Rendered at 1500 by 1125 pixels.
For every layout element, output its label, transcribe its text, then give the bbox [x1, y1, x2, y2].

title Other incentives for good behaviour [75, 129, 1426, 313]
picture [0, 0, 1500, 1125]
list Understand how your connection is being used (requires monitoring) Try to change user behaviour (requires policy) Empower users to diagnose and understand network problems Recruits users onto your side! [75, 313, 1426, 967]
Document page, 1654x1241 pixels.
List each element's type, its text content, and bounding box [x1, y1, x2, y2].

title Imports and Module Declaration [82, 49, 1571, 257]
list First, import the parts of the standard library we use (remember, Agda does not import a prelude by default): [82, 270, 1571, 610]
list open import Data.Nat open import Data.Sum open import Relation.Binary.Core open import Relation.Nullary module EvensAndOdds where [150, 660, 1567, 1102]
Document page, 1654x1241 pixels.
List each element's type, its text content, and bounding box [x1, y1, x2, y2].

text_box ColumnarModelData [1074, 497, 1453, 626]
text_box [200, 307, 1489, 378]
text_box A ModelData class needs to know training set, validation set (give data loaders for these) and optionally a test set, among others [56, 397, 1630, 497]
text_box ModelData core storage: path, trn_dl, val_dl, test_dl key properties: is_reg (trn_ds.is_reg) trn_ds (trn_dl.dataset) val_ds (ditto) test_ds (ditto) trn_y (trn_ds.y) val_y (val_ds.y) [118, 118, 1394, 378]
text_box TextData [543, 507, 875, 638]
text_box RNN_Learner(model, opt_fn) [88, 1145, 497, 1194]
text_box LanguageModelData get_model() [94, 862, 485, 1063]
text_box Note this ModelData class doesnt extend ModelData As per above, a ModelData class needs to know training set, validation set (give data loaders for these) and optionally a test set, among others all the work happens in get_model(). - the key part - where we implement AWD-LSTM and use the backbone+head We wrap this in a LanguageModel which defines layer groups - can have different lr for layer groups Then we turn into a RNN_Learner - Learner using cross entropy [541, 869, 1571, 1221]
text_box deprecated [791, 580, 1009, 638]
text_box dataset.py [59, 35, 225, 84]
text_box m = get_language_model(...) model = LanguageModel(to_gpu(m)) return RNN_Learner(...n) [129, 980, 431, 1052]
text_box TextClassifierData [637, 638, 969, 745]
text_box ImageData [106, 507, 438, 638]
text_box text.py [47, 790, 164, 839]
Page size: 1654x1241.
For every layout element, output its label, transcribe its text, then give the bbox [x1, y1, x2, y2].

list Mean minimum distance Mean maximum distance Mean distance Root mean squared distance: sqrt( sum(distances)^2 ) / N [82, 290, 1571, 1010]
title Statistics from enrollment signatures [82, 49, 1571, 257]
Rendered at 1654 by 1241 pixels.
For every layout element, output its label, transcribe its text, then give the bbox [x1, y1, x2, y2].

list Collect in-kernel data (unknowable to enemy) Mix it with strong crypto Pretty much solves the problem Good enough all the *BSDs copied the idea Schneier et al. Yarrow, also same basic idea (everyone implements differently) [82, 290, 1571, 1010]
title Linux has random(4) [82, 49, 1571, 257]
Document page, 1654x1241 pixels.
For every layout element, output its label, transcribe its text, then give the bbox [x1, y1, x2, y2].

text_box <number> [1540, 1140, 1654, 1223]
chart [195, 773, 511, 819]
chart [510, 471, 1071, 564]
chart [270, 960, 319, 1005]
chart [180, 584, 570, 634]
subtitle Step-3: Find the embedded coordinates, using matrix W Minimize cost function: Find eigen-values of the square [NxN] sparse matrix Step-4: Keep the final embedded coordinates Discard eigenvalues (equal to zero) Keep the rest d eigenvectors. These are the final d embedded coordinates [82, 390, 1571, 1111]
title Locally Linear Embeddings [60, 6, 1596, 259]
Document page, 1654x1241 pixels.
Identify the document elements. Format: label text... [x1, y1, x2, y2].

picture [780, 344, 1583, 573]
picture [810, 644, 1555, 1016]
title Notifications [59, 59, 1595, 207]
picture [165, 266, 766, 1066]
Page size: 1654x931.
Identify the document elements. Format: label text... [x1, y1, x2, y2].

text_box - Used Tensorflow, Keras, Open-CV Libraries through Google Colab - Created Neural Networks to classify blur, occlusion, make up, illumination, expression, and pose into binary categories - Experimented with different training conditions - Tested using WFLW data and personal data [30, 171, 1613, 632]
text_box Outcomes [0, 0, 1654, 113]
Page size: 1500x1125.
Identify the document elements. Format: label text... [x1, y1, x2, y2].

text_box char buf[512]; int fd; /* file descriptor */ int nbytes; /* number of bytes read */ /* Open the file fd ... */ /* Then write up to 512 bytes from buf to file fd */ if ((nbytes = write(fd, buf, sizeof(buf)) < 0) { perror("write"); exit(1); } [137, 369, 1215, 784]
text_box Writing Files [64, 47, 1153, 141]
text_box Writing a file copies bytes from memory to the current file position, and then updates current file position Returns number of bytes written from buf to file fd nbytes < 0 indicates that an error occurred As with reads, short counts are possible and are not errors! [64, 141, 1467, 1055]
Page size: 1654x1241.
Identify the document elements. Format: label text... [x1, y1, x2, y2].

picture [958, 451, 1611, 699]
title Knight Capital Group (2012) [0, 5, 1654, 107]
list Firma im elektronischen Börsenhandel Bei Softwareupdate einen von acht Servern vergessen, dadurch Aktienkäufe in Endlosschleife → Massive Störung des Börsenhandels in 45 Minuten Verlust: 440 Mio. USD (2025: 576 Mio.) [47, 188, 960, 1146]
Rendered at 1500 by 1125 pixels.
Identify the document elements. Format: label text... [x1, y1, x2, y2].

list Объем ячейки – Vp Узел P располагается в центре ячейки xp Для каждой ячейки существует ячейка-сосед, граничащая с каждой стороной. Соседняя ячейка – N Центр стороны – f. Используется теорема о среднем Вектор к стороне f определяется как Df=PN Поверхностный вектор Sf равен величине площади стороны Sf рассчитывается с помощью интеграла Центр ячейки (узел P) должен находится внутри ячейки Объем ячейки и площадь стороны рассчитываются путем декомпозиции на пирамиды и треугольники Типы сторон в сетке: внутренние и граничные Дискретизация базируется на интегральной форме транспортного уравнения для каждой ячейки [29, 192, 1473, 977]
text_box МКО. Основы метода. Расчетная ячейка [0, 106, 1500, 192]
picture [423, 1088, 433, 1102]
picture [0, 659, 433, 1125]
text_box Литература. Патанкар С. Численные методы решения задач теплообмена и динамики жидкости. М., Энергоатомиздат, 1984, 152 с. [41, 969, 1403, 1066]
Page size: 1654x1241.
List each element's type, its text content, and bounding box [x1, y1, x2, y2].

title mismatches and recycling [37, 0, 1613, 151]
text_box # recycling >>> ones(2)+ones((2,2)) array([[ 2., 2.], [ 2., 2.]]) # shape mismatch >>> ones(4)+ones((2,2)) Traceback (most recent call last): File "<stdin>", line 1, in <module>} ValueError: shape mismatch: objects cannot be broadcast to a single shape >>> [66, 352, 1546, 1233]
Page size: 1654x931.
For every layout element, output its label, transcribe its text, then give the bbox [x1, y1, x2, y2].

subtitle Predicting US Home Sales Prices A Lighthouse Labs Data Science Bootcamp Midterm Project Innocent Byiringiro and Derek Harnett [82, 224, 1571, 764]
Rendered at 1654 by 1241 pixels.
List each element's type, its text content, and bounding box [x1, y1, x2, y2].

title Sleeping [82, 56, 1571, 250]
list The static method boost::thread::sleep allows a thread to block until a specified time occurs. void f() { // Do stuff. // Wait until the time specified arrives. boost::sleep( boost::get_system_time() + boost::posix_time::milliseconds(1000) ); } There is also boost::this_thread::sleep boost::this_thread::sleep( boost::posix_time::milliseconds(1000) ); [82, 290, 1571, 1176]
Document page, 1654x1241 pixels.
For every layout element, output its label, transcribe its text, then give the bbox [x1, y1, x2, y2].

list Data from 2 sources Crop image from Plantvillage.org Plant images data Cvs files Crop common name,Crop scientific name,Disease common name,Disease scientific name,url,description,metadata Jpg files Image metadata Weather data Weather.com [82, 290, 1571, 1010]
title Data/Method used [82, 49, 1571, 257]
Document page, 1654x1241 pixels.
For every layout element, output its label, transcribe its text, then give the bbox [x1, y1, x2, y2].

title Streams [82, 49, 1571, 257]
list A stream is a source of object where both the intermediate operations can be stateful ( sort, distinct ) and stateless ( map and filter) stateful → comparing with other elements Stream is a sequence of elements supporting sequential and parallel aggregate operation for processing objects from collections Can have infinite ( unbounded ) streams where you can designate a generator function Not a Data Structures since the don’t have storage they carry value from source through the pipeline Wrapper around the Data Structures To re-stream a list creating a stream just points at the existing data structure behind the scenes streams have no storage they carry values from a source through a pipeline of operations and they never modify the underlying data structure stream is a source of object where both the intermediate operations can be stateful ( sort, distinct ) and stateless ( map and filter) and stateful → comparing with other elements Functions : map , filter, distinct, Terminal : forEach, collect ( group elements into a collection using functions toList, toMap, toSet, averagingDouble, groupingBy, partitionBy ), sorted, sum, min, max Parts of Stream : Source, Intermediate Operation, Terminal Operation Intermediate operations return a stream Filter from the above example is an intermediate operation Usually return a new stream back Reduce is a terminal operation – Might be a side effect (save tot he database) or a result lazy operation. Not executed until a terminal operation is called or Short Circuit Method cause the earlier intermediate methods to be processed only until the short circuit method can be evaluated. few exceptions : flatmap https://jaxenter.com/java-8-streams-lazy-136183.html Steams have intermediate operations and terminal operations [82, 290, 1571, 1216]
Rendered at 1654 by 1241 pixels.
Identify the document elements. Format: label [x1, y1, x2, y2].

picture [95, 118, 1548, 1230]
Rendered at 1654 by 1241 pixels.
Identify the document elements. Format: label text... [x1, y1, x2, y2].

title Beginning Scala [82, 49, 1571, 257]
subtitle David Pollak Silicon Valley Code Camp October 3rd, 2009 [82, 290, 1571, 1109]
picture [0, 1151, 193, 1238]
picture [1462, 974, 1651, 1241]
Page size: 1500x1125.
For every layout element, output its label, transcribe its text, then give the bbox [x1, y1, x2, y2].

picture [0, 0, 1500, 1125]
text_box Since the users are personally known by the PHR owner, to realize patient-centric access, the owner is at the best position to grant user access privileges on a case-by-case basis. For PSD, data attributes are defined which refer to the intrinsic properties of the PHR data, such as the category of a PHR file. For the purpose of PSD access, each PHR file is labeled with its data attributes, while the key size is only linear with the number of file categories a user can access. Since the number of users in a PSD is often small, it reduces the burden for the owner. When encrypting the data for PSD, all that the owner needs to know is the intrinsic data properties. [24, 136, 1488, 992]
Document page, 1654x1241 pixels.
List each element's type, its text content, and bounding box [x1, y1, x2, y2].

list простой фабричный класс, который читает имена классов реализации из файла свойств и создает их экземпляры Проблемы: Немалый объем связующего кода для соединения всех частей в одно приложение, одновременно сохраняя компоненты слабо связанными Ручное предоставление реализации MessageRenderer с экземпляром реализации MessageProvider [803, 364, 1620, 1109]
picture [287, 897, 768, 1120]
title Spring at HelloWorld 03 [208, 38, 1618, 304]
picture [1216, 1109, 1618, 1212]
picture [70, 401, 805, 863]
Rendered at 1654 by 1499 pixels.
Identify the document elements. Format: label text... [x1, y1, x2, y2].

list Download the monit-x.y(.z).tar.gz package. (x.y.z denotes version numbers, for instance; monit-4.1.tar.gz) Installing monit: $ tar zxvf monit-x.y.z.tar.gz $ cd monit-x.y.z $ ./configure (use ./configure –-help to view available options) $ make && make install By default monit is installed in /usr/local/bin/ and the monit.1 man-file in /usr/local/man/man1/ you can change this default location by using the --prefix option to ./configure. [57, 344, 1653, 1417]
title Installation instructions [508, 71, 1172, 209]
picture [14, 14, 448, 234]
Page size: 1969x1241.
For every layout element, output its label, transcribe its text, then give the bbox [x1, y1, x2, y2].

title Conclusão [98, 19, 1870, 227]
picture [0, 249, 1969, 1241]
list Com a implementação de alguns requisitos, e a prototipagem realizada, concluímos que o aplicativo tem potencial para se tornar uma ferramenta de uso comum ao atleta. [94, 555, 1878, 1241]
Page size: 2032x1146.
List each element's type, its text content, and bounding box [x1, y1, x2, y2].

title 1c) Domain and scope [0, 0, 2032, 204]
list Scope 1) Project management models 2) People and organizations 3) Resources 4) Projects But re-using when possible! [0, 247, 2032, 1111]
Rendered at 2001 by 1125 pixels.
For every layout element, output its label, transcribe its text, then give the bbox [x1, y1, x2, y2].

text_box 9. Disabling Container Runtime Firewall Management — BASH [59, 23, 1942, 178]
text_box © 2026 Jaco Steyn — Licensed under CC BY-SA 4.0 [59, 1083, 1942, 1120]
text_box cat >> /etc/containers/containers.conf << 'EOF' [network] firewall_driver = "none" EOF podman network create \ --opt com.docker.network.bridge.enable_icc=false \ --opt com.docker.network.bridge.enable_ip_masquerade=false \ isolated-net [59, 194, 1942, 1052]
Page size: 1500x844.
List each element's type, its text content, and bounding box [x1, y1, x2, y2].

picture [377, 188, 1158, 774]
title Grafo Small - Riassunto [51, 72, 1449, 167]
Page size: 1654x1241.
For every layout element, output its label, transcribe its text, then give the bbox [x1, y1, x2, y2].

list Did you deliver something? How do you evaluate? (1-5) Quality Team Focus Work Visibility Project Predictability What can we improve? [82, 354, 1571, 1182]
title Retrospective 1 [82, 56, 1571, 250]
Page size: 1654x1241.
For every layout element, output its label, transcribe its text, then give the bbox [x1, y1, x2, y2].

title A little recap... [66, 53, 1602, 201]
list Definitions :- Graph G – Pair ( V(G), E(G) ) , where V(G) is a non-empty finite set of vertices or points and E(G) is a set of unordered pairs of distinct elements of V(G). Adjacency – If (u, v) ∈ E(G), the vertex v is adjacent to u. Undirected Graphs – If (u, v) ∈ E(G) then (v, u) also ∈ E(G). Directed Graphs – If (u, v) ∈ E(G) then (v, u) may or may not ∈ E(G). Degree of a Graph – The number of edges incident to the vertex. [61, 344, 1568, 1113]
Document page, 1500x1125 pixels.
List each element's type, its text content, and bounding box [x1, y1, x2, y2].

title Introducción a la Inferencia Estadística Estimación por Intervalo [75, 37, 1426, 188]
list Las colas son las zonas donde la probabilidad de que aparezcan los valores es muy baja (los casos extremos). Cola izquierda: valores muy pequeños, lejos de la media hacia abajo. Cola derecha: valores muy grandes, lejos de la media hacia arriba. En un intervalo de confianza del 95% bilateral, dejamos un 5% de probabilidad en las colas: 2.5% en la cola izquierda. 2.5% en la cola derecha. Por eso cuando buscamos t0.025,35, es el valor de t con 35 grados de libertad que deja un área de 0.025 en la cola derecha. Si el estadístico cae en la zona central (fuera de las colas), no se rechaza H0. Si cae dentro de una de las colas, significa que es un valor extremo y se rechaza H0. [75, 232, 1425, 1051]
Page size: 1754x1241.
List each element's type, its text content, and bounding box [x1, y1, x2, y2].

### Objetivo del ejercicio
Vuelve a escribir los datos desde el comienzo hasta la línea que contiene "list Understand how", incluida esa línea, y cambia "label" por "category" sin tocar nada más.

### Respuesta al ejercicio
Rendered at 1500 by 1125 pixels.
For every layout element, output its category, transcribe its text, then give the bbox [x1, y1, x2, y2].

title Other incentives for good behaviour [75, 129, 1426, 313]
picture [0, 0, 1500, 1125]
list Understand how your connection is being used (requires monitoring) Try to change user behaviour (requires policy) Empower users to diagnose and understand network problems Recruits users onto your side! [75, 313, 1426, 967]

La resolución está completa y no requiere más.